"Ne laissons plus le pouvoir à ceux qui nous accablent"
Paris, 20 mars 2022
Alors que le bilan du dernier quinquennat est désastreux, que le GIEC annonce une nouvelle fois que la moitié de l’humanité et de la biodiversité sont menacés et que nous sommes cloués dans un conflit qui peut encore dégénérer en guerre mondiale, jamais une échéance électorale n’a été aussi importante.
A environ un mois du scrutin, l'Union populaire et ses sympathisants tentent inlassablement d’informer sur leurs propositions politiques afin de mobiliser toutes celles et tous ceux qui ont le pouvoir de faire basculer les élections. Le cœur des abstentionnistes, composés traditionnellement d’une large fraction des jeunes, des classes populaires, des non diplômés, des sans sympathie partisane, détient de facto un pouvoir collectif considérable pour empêcher un second tour Macron / Le Pen, un scénario très majoritairement rejeté qui déboucherait inévitablement sur la reconduction du Président sortant.
Une réélection d’E. Macron serait un carnage sur le plan social si l’on en juge par les premières propositions de son "projet" et par la violence du quinquennat qui s’achève. Comme le note un collectif d’intellectuels dans une tribune récente " La réalité après cinq ans de macronisme, c’est que l’hôpital est en ruine, la justice est en ruine, l’école est en ruine, les libertés publiques sont en ruine, la grande cause du féminisme est une blague, Make Our Planet Great Again est une énorme blague – mais la police est toute-puissante et la surveillance numérique en train de passer des caps orwelliens. La réalité de cinq ans de macronisme, c’est qu’on n’a jamais connu une politique anti-sociale d’une telle violence, si outrageusement occupée des riches, si acharnée à mépriser ceux qui ne le sont pas. Le macronisme nous aura fait découvrir les gilets jaunes qui font un repas tous les deux jours, les étudiants à la soupe populaire, les parents d’enfant décédé dont les jours de congé « pénalisent les entreprises », la recherche d’emploi en traversant la rue, la négation de l’assurance chômage (...), le mensonge et la violence érigés en moyens ordinaires de gouvernement."
Alors que la multiplication des candidats de droite et d’extrême droite n’a sans doute jamais été aussi favorable à une réouverture du champ des possibles politiques, les attaques presque toujours ad hominem pour discréditer J.-L. Mélenchon ne doivent duper personne. Elles ne visent qu’un objectif : rendre inaudibles les propositions politiques alternatives portées par ce candidat et surtout démobiliser toutes celles et tous ceux qui ont un intérêt commun à transformer d’urgence le monde social. Aujourd’hui peut-être encore plus qu’hier, les gouvernements sortants rêvent d’un peuple divisé, résigné, fataliste qui laisserait de facto le pouvoir à ceux qui l’ont déjà. La dépolitisation et l’abstention d’une partie de plus en plus large de la population font partie des moyens les plus efficaces pour perpétuer « l’ordre des choses ». Évidemment, la course à l'audimat, la concentration des médias, la dégradation des conditions de travail des journalistes, etc. exercent des effets redoutables sur la qualité de l’information politique et la dégradation du "débat public". La France se situerait aujourd’hui au 34ème rang dans le monde concernant "la liberté de la presse" et en raison d’un quinquennat marqué par de nouvelles lois liberticides, elle est désormais classée au rang des « démocraties défaillantes ».

━━━━━━━━━━━━━━━━

** Tâches à faire **
**1)** Recopiez le passage de la tribune sur l'élection présidentielle allant de « Paris, 20 mars » jusqu'à « été aussi importante. » inclus.
**2)** Dans la tribune sur l'élection présidentielle, la citation du collectif d'intellectuels décrit plusieurs domaines comme « en ruine ». Nommez-les tous.
**3)** Prolongez la tribune sur l'élection présidentielle à la suite de sa dernière phrase.

** Données brutes **
━━━━━━━━━━━━━━━━

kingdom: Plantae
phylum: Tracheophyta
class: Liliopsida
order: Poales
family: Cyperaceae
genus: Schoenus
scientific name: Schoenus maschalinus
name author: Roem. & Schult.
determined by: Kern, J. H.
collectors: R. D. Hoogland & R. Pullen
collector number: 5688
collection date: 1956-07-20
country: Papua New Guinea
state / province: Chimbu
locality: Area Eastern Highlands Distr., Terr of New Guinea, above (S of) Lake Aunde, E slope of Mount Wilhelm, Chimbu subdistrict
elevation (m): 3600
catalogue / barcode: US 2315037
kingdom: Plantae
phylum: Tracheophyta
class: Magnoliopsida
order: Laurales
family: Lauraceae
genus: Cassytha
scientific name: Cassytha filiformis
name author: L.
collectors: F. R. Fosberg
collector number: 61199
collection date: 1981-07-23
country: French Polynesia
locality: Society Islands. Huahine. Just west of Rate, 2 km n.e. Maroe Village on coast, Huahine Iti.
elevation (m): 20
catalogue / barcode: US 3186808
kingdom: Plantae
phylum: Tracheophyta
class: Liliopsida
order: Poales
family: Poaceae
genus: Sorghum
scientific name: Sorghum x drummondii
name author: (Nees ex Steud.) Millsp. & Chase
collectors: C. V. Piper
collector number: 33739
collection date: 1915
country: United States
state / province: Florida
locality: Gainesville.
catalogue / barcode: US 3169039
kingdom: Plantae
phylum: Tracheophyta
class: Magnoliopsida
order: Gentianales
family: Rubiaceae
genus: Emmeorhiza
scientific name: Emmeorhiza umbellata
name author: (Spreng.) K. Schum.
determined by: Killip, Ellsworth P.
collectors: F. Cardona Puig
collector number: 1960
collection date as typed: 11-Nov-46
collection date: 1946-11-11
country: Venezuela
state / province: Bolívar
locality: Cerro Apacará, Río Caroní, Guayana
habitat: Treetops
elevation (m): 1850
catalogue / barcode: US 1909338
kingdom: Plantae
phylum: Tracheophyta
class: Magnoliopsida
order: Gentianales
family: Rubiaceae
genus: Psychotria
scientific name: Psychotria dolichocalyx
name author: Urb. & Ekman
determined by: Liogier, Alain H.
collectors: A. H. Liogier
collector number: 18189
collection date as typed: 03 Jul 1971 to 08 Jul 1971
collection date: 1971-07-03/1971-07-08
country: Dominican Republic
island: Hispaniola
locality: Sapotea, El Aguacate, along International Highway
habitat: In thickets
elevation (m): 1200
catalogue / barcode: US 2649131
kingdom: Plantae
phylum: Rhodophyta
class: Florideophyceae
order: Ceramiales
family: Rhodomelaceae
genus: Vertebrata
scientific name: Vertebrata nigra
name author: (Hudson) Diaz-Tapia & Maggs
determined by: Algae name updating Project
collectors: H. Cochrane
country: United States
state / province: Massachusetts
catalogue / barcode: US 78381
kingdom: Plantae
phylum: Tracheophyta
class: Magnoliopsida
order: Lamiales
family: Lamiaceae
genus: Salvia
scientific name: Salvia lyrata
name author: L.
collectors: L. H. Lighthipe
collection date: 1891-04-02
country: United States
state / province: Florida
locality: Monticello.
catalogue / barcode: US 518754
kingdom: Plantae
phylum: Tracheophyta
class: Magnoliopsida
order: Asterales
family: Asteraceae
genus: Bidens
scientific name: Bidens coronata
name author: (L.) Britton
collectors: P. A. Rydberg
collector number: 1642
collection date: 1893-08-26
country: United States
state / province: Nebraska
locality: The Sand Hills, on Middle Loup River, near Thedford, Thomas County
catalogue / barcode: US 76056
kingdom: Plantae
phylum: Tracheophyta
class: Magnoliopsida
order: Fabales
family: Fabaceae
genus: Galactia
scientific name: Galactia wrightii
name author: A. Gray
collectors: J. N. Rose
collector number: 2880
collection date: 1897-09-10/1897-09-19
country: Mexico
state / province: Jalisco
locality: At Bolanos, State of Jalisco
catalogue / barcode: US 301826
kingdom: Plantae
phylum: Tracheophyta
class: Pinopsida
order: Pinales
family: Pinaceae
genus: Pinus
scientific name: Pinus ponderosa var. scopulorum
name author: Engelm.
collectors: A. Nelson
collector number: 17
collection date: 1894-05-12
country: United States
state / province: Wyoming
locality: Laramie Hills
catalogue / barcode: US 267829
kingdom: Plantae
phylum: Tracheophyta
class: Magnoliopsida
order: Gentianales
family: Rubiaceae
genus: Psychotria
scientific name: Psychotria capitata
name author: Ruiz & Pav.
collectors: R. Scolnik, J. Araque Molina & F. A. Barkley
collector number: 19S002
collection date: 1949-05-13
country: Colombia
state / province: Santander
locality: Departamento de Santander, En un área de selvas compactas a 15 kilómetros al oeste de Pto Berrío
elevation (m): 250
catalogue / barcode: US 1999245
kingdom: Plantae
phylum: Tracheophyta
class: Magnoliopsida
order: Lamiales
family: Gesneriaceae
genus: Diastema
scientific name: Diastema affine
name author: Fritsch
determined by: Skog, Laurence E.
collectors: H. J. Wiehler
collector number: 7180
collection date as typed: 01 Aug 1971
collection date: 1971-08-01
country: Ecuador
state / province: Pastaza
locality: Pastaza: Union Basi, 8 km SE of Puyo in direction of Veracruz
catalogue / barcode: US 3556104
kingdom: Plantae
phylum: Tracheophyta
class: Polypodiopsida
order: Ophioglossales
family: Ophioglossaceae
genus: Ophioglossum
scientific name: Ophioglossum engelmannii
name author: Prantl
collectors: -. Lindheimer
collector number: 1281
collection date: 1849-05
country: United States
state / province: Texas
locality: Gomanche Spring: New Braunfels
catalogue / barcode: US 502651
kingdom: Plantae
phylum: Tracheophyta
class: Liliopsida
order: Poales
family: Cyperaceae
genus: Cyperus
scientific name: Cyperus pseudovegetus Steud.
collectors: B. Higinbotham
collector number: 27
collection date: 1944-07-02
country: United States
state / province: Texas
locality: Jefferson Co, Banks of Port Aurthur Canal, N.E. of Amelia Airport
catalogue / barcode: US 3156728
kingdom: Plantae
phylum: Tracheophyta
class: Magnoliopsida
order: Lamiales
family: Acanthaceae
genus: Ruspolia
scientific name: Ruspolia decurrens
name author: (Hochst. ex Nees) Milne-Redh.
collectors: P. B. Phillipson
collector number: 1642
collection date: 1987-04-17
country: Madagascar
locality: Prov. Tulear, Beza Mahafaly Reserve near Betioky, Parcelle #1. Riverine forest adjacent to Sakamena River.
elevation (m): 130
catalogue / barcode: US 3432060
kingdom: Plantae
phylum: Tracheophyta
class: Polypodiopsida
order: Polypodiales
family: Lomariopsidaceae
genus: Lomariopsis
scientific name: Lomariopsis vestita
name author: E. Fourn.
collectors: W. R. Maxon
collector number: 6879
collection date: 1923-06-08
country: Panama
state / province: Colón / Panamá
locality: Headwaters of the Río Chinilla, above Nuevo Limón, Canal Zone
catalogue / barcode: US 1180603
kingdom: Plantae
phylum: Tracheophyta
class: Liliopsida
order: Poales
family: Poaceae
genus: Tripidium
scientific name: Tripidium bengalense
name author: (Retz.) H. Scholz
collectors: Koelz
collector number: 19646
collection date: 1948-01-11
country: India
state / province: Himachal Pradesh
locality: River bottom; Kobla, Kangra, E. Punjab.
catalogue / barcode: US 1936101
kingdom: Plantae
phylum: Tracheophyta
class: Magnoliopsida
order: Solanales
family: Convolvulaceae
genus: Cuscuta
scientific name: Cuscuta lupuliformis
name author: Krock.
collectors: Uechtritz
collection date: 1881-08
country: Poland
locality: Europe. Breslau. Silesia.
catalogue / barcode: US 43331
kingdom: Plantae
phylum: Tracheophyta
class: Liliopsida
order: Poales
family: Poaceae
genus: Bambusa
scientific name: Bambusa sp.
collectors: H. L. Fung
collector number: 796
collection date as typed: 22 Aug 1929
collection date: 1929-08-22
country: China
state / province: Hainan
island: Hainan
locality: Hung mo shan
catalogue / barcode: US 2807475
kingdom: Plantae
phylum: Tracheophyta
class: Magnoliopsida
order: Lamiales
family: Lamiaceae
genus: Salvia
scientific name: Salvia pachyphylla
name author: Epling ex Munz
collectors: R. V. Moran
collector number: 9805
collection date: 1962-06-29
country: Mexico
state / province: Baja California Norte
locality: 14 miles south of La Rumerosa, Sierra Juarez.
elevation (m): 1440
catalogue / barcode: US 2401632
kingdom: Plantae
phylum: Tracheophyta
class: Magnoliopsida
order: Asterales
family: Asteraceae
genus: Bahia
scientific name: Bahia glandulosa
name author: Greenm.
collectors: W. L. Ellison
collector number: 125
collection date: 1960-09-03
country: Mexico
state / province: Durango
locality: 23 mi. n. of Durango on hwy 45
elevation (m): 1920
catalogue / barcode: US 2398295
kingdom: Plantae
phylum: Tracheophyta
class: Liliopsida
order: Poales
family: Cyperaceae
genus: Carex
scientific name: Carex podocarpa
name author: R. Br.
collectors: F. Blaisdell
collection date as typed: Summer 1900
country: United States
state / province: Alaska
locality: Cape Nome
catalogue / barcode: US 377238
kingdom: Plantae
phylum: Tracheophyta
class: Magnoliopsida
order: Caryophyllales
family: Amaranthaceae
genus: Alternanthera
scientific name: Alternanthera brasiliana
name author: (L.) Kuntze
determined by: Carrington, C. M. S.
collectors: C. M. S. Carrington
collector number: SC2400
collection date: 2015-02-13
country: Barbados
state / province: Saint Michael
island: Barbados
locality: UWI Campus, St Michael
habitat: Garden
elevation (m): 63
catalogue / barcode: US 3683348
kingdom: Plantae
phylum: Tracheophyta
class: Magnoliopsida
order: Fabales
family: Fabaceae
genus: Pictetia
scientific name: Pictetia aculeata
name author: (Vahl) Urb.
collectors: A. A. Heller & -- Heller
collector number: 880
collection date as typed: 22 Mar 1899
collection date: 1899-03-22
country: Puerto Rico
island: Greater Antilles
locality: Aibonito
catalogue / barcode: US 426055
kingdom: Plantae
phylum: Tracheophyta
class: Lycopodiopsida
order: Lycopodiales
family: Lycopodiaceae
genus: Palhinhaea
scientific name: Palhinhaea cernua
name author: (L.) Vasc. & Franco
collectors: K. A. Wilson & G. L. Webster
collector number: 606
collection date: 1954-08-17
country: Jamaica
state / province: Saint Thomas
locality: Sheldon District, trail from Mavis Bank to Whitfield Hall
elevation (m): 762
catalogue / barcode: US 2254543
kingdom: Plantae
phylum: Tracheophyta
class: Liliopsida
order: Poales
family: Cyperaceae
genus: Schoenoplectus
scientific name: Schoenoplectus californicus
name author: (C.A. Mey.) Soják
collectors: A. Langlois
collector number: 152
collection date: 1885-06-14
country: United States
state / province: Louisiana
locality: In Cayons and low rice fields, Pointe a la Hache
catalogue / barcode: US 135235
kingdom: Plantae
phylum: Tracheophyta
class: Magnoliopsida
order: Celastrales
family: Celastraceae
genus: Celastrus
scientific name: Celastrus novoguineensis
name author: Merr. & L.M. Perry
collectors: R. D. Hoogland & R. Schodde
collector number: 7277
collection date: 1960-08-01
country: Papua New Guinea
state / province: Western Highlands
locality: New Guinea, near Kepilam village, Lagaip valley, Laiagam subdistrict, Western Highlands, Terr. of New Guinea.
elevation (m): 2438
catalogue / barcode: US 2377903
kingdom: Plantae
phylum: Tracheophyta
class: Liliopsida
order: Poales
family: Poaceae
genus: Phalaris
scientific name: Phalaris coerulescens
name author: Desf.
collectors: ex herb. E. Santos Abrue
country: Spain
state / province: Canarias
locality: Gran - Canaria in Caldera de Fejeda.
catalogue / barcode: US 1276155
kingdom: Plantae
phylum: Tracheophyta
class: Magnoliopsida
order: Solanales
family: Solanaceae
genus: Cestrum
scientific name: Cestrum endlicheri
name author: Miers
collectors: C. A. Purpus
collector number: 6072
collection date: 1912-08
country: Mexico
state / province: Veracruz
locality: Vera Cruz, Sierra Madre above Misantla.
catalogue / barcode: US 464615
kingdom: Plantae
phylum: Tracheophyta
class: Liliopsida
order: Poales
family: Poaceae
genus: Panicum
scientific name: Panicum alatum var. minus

━━━━━━━━━━━━━━━━

** Résultats des tâches **
**1)**
Paris, 20 mars 2022
Alors que le bilan du dernier quinquennat est désastreux, que le GIEC annonce une nouvelle fois que la moitié de l’humanité et de la biodiversité sont menacés et que nous sommes cloués dans un conflit qui peut encore dégénérer en guerre mondiale, jamais une échéance électorale n’a été aussi importante.

**2)** L'hôpital, la justice, l'école et les libertés publiques.

**3)**
Dans ce contexte général plutôt sombre, la marche pour la 6ème République et le partage des richesses organisée par l’Union populaire représente un espoir. De fait, rares sont les formations politiques capables de réunir des dizaines de milliers de personnes en mobilisant bien au-delà des cercles militants. Ce dimanche 20 mars à Paris, au milieu des badauds venus sans doute se faire leur propre opinion sur Mélenchon et son équipe, on rencontre de nombreux citoyens non encartés, des Gilets jaunes, des jeunes, des retraités dont notamment plusieurs personnes en difficultés qui n’en peuvent plus du monde qu’on leur impose. Alors qu’un pantin à l’effigie de Macron virevolte dans le ciel au pied de la Bastille, une femme, la soixantaine, me confie : « Il y a trop d’urgences, c’est tout ! C'est pour ça que je suis là. Moi, j’ai fait les Gilets jaunes, j’ai fait aussi la soupe populaire. Voyez où on est aujourd’hui ? Avec la guerre en plus ! On ne peut plus se payer le luxe de laisser la situation se dégrader à chaque élection. Je ne veux plus laisser le pouvoir à ceux qui nous accablent ! »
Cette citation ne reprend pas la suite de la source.